→ **Records provided**:
═══

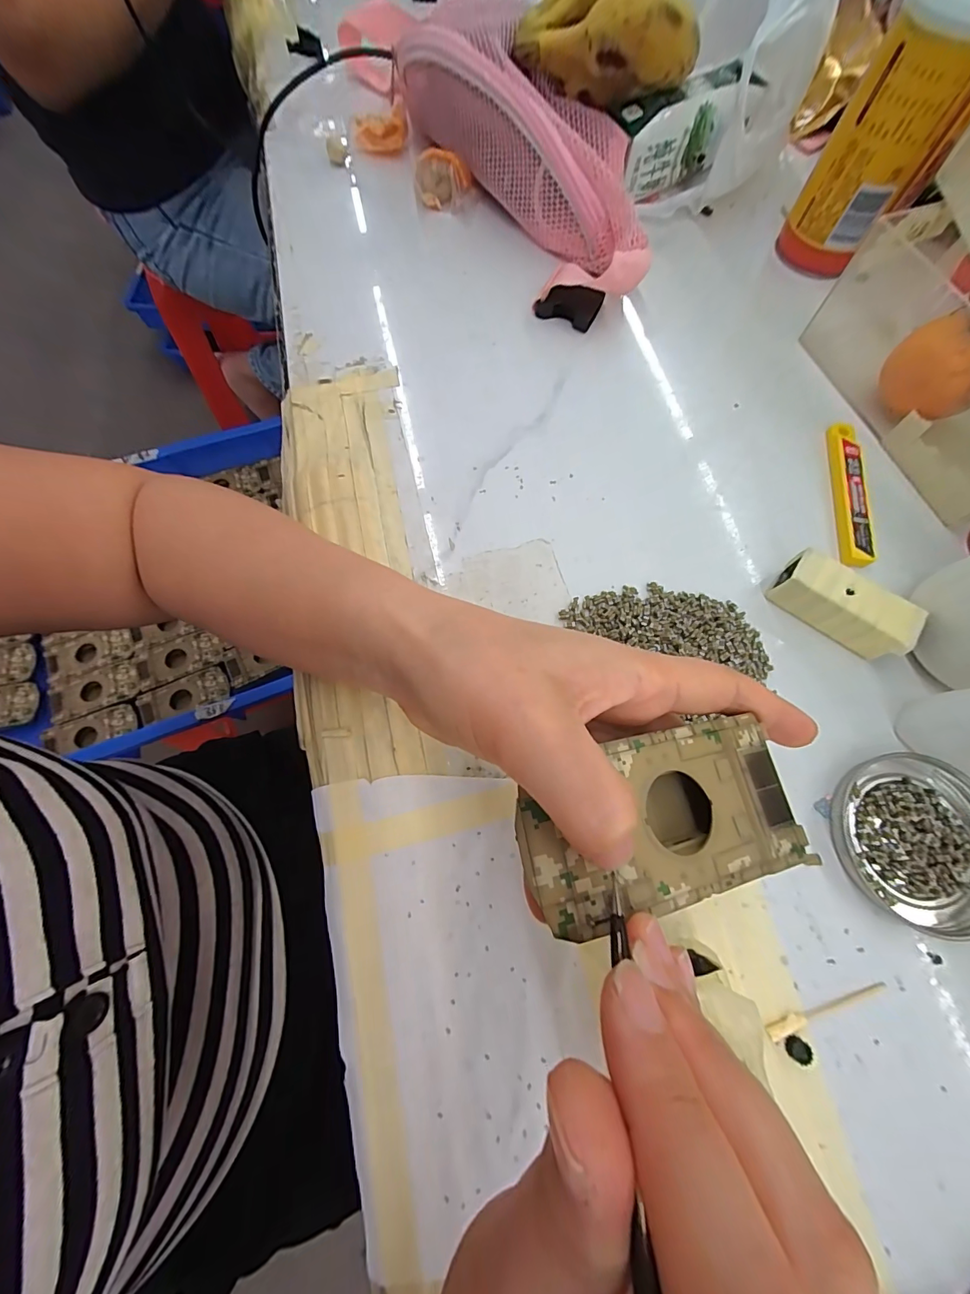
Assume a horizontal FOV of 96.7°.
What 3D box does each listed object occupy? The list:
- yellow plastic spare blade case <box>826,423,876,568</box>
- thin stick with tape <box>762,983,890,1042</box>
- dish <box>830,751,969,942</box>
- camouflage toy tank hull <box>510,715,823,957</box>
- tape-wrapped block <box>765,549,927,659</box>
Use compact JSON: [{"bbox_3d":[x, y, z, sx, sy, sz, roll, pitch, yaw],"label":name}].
[{"bbox_3d":[0.228,-0.097,0.270,0.020,0.006,0.105,8,72,3],"label":"yellow plastic spare blade case"},{"bbox_3d":[0.151,0.159,0.190,0.060,0.004,0.006,-16,72,-5],"label":"thin stick with tape"},{"bbox_3d":[0.212,0.094,0.209,0.077,0.010,0.078,0,72,0],"label":"dish"},{"bbox_3d":[0.056,0.057,0.140,0.095,0.018,0.051,-14,72,-20],"label":"camouflage toy tank hull"},{"bbox_3d":[0.194,-0.024,0.238,0.069,0.026,0.025,35,75,11],"label":"tape-wrapped block"}]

═══

Quote each entry above verbatim and drop the pictures.

Assume a horizontal FOV of 96.7°.
What 3D box does each listed object occupy? The list:
- yellow plastic spare blade case <box>826,423,876,568</box>
- thin stick with tape <box>762,983,890,1042</box>
- dish <box>830,751,969,942</box>
- camouflage toy tank hull <box>510,715,823,957</box>
- tape-wrapped block <box>765,549,927,659</box>
Use compact JSON: [{"bbox_3d":[x, y, z, sx, sy, sz, roll, pitch, yaw],"label":name}].
[{"bbox_3d":[0.228,-0.097,0.270,0.020,0.006,0.105,8,72,3],"label":"yellow plastic spare blade case"},{"bbox_3d":[0.151,0.159,0.190,0.060,0.004,0.006,-16,72,-5],"label":"thin stick with tape"},{"bbox_3d":[0.212,0.094,0.209,0.077,0.010,0.078,0,72,0],"label":"dish"},{"bbox_3d":[0.056,0.057,0.140,0.095,0.018,0.051,-14,72,-20],"label":"camouflage toy tank hull"},{"bbox_3d":[0.194,-0.024,0.238,0.069,0.026,0.025,35,75,11],"label":"tape-wrapped block"}]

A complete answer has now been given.